Spring is also called the Golden Age. You've just discovered X, and it rocks your socks. You want to tell everybody because New Idea X is gonna change the world. ... Spring= Golden = Simplicity.

Summer is the Silver Age. It's no longer enough to just have the idea and spread the idea. Now you need to get complex, to dig into the permutations of the idea, research related fields, make rules and guidelines and best practices. Summer = Silver = Complexity

then you get to Fall, the Season of Perplexity. the Dark Age. You doubt the rules you spent so much time learning, you question the wisdom of the whole idea, you begin to reverse the previous assumptions to see if the idea works with different rules. You begin to wonder if you know anything about x, really, and if you were even right to preach x to others. (You also see the flaws which were almost invisible to you during your earlier excitement.)

Dataset excerpts:
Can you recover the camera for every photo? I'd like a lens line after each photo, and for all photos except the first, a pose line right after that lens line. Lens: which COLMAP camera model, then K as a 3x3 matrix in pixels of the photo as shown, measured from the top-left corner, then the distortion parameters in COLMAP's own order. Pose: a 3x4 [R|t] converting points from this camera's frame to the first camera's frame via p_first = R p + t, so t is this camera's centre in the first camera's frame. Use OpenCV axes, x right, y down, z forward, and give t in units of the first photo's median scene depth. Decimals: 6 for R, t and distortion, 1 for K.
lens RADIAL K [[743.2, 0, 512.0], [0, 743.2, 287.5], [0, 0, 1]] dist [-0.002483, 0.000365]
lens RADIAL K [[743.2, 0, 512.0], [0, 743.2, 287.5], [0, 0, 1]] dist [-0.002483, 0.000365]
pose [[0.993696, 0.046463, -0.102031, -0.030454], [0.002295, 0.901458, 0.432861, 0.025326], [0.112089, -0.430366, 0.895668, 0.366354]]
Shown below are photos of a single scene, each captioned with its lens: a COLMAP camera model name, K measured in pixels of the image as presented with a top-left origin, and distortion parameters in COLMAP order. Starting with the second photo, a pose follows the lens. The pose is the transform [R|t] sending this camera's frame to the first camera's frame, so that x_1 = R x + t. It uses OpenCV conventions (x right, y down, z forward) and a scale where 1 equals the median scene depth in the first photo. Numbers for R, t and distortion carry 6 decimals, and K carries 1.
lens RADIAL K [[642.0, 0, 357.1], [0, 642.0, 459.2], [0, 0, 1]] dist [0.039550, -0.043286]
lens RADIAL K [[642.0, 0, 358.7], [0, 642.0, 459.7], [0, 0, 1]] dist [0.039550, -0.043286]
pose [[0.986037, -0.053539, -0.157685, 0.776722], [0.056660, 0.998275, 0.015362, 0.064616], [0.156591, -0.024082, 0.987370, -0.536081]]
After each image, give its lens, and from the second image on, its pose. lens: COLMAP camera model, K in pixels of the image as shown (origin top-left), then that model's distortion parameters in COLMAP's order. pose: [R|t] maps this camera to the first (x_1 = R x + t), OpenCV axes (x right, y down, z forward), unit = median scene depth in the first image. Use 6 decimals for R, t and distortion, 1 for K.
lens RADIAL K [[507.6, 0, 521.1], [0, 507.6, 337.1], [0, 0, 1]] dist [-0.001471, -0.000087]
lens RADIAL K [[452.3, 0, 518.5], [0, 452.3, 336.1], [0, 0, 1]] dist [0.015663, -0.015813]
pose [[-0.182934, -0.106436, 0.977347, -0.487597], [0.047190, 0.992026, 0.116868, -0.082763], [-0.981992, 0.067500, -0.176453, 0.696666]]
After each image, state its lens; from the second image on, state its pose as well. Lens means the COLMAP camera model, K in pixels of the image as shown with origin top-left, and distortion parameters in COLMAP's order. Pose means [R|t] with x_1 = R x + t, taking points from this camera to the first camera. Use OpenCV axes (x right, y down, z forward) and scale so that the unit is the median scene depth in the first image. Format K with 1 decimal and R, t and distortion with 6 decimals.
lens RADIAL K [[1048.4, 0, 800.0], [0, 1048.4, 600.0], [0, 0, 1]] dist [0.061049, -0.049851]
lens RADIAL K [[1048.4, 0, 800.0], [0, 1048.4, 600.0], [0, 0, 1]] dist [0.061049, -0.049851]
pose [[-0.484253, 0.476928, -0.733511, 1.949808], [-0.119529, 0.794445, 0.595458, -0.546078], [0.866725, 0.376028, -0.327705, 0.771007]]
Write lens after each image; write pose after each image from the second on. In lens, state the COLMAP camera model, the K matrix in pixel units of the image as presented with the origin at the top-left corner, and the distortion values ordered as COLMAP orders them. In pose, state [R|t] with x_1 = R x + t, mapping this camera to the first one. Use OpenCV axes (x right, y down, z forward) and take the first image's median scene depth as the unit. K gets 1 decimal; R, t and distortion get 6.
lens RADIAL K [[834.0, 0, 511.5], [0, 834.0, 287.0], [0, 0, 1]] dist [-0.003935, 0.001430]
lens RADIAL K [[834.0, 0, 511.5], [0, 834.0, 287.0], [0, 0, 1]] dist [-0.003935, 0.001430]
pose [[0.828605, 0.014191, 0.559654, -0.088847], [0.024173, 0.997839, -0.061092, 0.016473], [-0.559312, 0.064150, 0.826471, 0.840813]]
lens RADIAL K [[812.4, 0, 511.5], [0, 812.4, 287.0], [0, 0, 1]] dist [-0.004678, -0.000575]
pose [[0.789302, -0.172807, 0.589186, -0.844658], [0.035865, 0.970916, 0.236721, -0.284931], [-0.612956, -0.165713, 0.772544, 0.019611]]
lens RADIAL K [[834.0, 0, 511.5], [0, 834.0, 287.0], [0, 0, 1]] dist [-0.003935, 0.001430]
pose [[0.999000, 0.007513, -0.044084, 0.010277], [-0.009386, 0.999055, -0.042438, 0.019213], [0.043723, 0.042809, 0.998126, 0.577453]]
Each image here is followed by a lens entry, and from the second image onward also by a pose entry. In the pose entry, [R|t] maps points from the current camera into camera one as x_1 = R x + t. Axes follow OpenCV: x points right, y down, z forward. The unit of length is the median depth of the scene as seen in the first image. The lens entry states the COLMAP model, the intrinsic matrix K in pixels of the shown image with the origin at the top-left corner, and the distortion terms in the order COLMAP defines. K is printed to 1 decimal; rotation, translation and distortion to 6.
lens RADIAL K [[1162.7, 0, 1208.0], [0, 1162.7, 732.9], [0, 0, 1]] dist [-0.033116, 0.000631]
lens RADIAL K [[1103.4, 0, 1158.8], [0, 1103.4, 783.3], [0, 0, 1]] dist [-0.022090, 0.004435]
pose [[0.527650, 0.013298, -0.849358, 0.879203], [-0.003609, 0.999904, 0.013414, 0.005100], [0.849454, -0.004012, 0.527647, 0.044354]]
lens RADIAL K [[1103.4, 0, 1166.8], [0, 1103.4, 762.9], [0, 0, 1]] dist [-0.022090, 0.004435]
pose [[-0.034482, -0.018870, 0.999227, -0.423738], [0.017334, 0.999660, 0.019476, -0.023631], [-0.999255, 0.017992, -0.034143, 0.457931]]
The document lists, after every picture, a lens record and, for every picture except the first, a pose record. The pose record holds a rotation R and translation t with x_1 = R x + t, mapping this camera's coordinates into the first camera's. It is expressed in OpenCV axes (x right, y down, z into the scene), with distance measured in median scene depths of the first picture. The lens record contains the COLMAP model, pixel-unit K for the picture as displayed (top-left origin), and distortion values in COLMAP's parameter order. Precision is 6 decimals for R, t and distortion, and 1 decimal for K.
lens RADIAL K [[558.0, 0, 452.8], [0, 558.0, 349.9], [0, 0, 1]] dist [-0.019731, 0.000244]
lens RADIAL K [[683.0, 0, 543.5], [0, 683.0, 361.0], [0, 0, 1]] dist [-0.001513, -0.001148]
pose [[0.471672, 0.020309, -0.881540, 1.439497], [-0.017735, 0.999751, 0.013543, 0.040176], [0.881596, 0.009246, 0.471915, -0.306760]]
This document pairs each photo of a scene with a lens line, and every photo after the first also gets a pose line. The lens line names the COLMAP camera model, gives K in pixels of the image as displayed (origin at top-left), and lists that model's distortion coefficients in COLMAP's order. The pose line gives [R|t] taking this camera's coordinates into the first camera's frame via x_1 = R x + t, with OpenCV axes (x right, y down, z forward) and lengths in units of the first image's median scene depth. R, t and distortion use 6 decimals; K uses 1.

Work task 1: Can you quote the seasons passage, beginning at the words that contain "Spring is also" and stopping after "Golden = Simplicity."?
Work task 2: How would the seasons passage go on after its final sentence? Write the continuation.
The entries above come from a separate source.

Result 1:
Spring is also called the Golden Age. You've just discovered X, and it rocks your socks. You want to tell everybody because New Idea X is gonna change the world. ... Spring= Golden = Simplicity.

Result 2:
Finally, you stumble free of the darkness, and find yourself at harmony with your doubts. You enter a Renaissance wherein you look back on the previous ages and decide what was good and what was bad, what to keep and what to toss, and in this fashion you sustain yourself through the Winter of Harmony, and prepare yourself for the next transformation of the idea into something new. You wait for someone to invent Idea Y and start the cycle over again.
I didn't make this from scratch.

It's from Brian McLaren's _Naked Spirituality_ , where it's the seasons of faith an individual goes through. (Spring and Simplicity are the zeal of the new convert, for instance) and also (quite independently, I imagine) from Grant Morrison's _Supergods_ where it's the ages of the superhero comic (Golden Age, Silver Age, Dark Age, and Renaissance). Sister Moon helped me understand it's really the same as the literal Golden Age of Rome, or whatever... that it's universal.

I've noticed that pen&paper roleplaying games have also gone through the four ages, albeit twice as fast as comicbooks. Replace 'Superman' with 'D&D' and you have the First Generation of RPGs, when it was enough to have an ampersand and a gimmick, to stake out some new territory. Pick a genre, get a license for some geek-popular setting, or just have an angle (no elves! only elves! Christian chivalry! etc.) The default approach was Gamist (i.e. this is a variant of wargaming, like comics are a variant of pulp magazines. The means may differ, but the objective is to play, overcome ever-better challenges, and win.)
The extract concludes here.